◆ **Required work**:
Your task is to extract every line from the material below exactly.

◆ **Excerpted records**:
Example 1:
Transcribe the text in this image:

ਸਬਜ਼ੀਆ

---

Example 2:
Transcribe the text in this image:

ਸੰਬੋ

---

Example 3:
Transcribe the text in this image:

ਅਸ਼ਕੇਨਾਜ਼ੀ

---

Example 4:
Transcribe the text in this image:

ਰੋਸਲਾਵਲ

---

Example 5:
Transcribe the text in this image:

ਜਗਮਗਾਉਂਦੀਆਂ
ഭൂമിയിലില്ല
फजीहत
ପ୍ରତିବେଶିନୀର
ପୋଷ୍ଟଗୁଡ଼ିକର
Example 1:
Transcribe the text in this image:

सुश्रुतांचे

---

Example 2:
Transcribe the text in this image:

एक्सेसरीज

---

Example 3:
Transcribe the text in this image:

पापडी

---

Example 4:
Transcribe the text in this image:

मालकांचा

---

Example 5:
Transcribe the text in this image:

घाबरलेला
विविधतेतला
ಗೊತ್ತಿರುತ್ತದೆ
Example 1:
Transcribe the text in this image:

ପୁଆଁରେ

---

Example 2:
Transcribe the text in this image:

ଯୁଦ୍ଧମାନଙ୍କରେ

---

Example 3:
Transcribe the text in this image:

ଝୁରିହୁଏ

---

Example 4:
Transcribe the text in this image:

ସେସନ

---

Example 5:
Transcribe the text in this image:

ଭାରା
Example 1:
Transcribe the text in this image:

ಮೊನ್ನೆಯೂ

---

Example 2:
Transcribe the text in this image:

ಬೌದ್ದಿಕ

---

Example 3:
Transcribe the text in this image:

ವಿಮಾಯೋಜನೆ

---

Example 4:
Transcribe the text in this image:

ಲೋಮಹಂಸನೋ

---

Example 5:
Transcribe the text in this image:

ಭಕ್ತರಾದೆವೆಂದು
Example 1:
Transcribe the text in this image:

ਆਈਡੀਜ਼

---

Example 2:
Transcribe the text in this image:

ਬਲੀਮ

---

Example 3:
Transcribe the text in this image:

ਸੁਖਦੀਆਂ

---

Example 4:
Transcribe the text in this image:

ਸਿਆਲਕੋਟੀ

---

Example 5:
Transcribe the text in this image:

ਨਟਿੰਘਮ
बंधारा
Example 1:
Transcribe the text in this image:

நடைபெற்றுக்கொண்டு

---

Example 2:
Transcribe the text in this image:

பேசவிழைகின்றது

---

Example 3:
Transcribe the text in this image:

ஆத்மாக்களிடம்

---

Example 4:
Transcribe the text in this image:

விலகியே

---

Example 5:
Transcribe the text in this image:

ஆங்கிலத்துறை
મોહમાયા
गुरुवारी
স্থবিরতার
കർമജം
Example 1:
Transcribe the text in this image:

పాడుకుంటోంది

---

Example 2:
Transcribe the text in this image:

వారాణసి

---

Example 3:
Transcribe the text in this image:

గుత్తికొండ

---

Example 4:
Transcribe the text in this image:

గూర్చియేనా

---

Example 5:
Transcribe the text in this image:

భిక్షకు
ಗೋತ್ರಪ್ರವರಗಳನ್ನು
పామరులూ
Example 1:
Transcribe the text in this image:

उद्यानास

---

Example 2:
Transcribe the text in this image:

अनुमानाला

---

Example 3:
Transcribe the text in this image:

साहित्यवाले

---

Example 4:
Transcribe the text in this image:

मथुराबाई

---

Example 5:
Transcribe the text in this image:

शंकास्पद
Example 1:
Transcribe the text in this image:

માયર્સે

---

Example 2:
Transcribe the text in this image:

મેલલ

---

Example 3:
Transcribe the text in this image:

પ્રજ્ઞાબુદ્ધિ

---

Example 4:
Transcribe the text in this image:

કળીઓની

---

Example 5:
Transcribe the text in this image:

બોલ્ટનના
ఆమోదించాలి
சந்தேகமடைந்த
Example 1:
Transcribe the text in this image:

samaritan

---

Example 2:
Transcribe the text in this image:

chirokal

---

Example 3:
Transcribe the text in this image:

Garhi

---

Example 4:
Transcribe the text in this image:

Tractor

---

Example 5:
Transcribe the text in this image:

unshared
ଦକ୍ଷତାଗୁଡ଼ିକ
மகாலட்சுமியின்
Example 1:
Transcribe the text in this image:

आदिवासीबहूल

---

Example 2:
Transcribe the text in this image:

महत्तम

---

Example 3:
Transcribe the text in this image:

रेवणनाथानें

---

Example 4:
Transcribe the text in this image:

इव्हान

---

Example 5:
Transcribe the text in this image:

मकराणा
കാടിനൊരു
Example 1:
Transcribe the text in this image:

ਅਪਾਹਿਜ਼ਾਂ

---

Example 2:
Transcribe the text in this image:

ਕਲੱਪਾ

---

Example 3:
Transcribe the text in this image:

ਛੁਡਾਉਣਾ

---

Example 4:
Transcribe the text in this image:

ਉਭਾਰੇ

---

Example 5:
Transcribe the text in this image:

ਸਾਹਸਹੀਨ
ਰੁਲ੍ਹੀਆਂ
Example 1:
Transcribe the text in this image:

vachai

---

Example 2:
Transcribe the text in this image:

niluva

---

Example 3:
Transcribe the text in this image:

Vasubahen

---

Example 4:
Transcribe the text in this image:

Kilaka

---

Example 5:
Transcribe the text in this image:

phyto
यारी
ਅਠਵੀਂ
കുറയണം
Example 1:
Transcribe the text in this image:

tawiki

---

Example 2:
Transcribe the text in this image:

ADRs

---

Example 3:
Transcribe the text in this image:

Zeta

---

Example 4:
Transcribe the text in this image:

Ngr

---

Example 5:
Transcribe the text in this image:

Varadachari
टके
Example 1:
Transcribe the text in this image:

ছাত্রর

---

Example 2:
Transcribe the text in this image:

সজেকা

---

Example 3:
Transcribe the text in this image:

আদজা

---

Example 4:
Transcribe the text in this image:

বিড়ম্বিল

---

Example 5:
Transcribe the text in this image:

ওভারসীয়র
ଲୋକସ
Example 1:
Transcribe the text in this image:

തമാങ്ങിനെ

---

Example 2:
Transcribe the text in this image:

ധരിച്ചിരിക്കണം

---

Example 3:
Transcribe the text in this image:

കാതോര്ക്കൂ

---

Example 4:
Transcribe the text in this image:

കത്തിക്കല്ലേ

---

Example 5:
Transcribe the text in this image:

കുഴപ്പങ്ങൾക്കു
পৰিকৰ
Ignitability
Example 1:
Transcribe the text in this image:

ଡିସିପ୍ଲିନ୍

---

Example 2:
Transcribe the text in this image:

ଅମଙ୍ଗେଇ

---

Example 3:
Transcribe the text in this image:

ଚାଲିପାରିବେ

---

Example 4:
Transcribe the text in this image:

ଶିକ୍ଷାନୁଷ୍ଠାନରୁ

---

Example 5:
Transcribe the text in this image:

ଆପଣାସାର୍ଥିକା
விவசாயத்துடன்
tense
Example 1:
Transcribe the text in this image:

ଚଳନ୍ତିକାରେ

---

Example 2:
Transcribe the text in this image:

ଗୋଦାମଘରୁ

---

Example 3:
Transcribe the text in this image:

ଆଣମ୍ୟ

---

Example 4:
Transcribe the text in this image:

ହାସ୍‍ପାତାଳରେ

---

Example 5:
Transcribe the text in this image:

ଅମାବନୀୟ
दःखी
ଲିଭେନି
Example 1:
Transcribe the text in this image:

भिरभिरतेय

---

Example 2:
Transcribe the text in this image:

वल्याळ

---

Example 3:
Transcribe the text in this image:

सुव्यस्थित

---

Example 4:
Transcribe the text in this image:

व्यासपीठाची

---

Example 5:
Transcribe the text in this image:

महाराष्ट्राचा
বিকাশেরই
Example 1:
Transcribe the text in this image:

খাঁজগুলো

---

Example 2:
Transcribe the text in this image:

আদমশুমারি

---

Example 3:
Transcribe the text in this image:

◆ **Final answer**:
Example 1:
Transcribe the text in this image:

ਸਬਜ਼ੀਆ

---

Example 2:
Transcribe the text in this image:

ਸੰਬੋ

---

Example 3:
Transcribe the text in this image:

ਅਸ਼ਕੇਨਾਜ਼ੀ

---

Example 4:
Transcribe the text in this image:

ਰੋਸਲਾਵਲ

---

Example 5:
Transcribe the text in this image:

ਜਗਮਗਾਉਂਦੀਆਂ
ഭൂമിയിലില്ല
फजीहत
ପ୍ରତିବେଶିନୀର
ପୋଷ୍ଟଗୁଡ଼ିକର
Example 1:
Transcribe the text in this image:

सुश्रुतांचे

---

Example 2:
Transcribe the text in this image:

एक्सेसरीज

---

Example 3:
Transcribe the text in this image:

पापडी

---

Example 4:
Transcribe the text in this image:

मालकांचा

---

Example 5:
Transcribe the text in this image:

घाबरलेला
विविधतेतला
ಗೊತ್ತಿರುತ್ತದೆ
Example 1:
Transcribe the text in this image:

ପୁଆଁରେ

---

Example 2:
Transcribe the text in this image:

ଯୁଦ୍ଧମାନଙ୍କରେ

---

Example 3:
Transcribe the text in this image:

ଝୁରିହୁଏ

---

Example 4:
Transcribe the text in this image:

ସେସନ

---

Example 5:
Transcribe the text in this image:

ଭାରା
Example 1:
Transcribe the text in this image:

ಮೊನ್ನೆಯೂ

---

Example 2:
Transcribe the text in this image:

ಬೌದ್ದಿಕ

---

Example 3:
Transcribe the text in this image:

ವಿಮಾಯೋಜನೆ

---

Example 4:
Transcribe the text in this image:

ಲೋಮಹಂಸನೋ

---

Example 5:
Transcribe the text in this image:

ಭಕ್ತರಾದೆವೆಂದು
Example 1:
Transcribe the text in this image:

ਆਈਡੀਜ਼

---

Example 2:
Transcribe the text in this image:

ਬਲੀਮ

---

Example 3:
Transcribe the text in this image:

ਸੁਖਦੀਆਂ

---

Example 4:
Transcribe the text in this image:

ਸਿਆਲਕੋਟੀ

---

Example 5:
Transcribe the text in this image:

ਨਟਿੰਘਮ
बंधारा
Example 1:
Transcribe the text in this image:

நடைபெற்றுக்கொண்டு

---

Example 2:
Transcribe the text in this image:

பேசவிழைகின்றது

---

Example 3:
Transcribe the text in this image:

ஆத்மாக்களிடம்

---

Example 4:
Transcribe the text in this image:

விலகியே

---

Example 5:
Transcribe the text in this image:

ஆங்கிலத்துறை
મોહમાયા
गुरुवारी
স্থবিরতার
കർമജം
Example 1:
Transcribe the text in this image:

పాడుకుంటోంది

---

Example 2:
Transcribe the text in this image:

వారాణసి

---

Example 3:
Transcribe the text in this image:

గుత్తికొండ

---

Example 4:
Transcribe the text in this image:

గూర్చియేనా

---

Example 5:
Transcribe the text in this image:

భిక్షకు
ಗೋತ್ರಪ್ರವರಗಳನ್ನು
పామరులూ
Example 1:
Transcribe the text in this image:

उद्यानास

---

Example 2:
Transcribe the text in this image:

अनुमानाला

---

Example 3:
Transcribe the text in this image:

साहित्यवाले

---

Example 4:
Transcribe the text in this image:

मथुराबाई

---

Example 5:
Transcribe the text in this image:

शंकास्पद
Example 1:
Transcribe the text in this image:

માયર્સે

---

Example 2:
Transcribe the text in this image:

મેલલ

---

Example 3:
Transcribe the text in this image:

પ્રજ્ઞાબુદ્ધિ

---

Example 4:
Transcribe the text in this image:

કળીઓની

---

Example 5:
Transcribe the text in this image:

બોલ્ટનના
ఆమోదించాలి
சந்தேகமடைந்த
Example 1:
Transcribe the text in this image:

samaritan

---

Example 2:
Transcribe the text in this image:

chirokal

---

Example 3:
Transcribe the text in this image:

Garhi

---

Example 4:
Transcribe the text in this image:

Tractor

---

Example 5:
Transcribe the text in this image:

unshared
ଦକ୍ଷତାଗୁଡ଼ିକ
மகாலட்சுமியின்
Example 1:
Transcribe the text in this image:

आदिवासीबहूल

---

Example 2:
Transcribe the text in this image:

महत्तम

---

Example 3:
Transcribe the text in this image:

रेवणनाथानें

---

Example 4:
Transcribe the text in this image:

इव्हान

---

Example 5:
Transcribe the text in this image:

मकराणा
കാടിനൊരു
Example 1:
Transcribe the text in this image:

ਅਪਾਹਿਜ਼ਾਂ

---

Example 2:
Transcribe the text in this image:

ਕਲੱਪਾ

---

Example 3:
Transcribe the text in this image:

ਛੁਡਾਉਣਾ

---

Example 4:
Transcribe the text in this image:

ਉਭਾਰੇ

---

Example 5:
Transcribe the text in this image:

ਸਾਹਸਹੀਨ
ਰੁਲ੍ਹੀਆਂ
Example 1:
Transcribe the text in this image:

vachai

---

Example 2:
Transcribe the text in this image:

niluva

---

Example 3:
Transcribe the text in this image:

Vasubahen

---

Example 4:
Transcribe the text in this image:

Kilaka

---

Example 5:
Transcribe the text in this image:

phyto
यारी
ਅਠਵੀਂ
കുറയണം
Example 1:
Transcribe the text in this image:

tawiki

---

Example 2:
Transcribe the text in this image:

ADRs

---

Example 3:
Transcribe the text in this image:

Zeta

---

Example 4:
Transcribe the text in this image:

Ngr

---

Example 5:
Transcribe the text in this image:

Varadachari
टके
Example 1:
Transcribe the text in this image:

ছাত্রর

---

Example 2:
Transcribe the text in this image:

সজেকা

---

Example 3:
Transcribe the text in this image:

আদজা

---

Example 4:
Transcribe the text in this image:

বিড়ম্বিল

---

Example 5:
Transcribe the text in this image:

ওভারসীয়র
ଲୋକସ
Example 1:
Transcribe the text in this image:

തമാങ്ങിനെ

---

Example 2:
Transcribe the text in this image:

ധരിച്ചിരിക്കണം

---

Example 3:
Transcribe the text in this image:

കാതോര്ക്കൂ

---

Example 4:
Transcribe the text in this image:

കത്തിക്കല്ലേ

---

Example 5:
Transcribe the text in this image:

കുഴപ്പങ്ങൾക്കു
পৰিকৰ
Ignitability
Example 1:
Transcribe the text in this image:

ଡିସିପ୍ଲିନ୍

---

Example 2:
Transcribe the text in this image:

ଅମଙ୍ଗେଇ

---

Example 3:
Transcribe the text in this image:

ଚାଲିପାରିବେ

---

Example 4:
Transcribe the text in this image:

ଶିକ୍ଷାନୁଷ୍ଠାନରୁ

---

Example 5:
Transcribe the text in this image:

ଆପଣାସାର୍ଥିକା
விவசாயத்துடன்
tense
Example 1:
Transcribe the text in this image:

ଚଳନ୍ତିକାରେ

---

Example 2:
Transcribe the text in this image:

ଗୋଦାମଘରୁ

---

Example 3:
Transcribe the text in this image:

ଆଣମ୍ୟ

---

Example 4:
Transcribe the text in this image:

ହାସ୍‍ପାତାଳରେ

---

Example 5:
Transcribe the text in this image:

ଅମାବନୀୟ
दःखी
ଲିଭେନି
Example 1:
Transcribe the text in this image:

भिरभिरतेय

---

Example 2:
Transcribe the text in this image:

वल्याळ

---

Example 3:
Transcribe the text in this image:

सुव्यस्थित

---

Example 4:
Transcribe the text in this image:

व्यासपीठाची

---

Example 5:
Transcribe the text in this image:

महाराष्ट्राचा
বিকাশেরই
Example 1:
Transcribe the text in this image:

খাঁজগুলো

---

Example 2:
Transcribe the text in this image:

আদমশুমারি

---

Example 3:
Transcribe the text in this image:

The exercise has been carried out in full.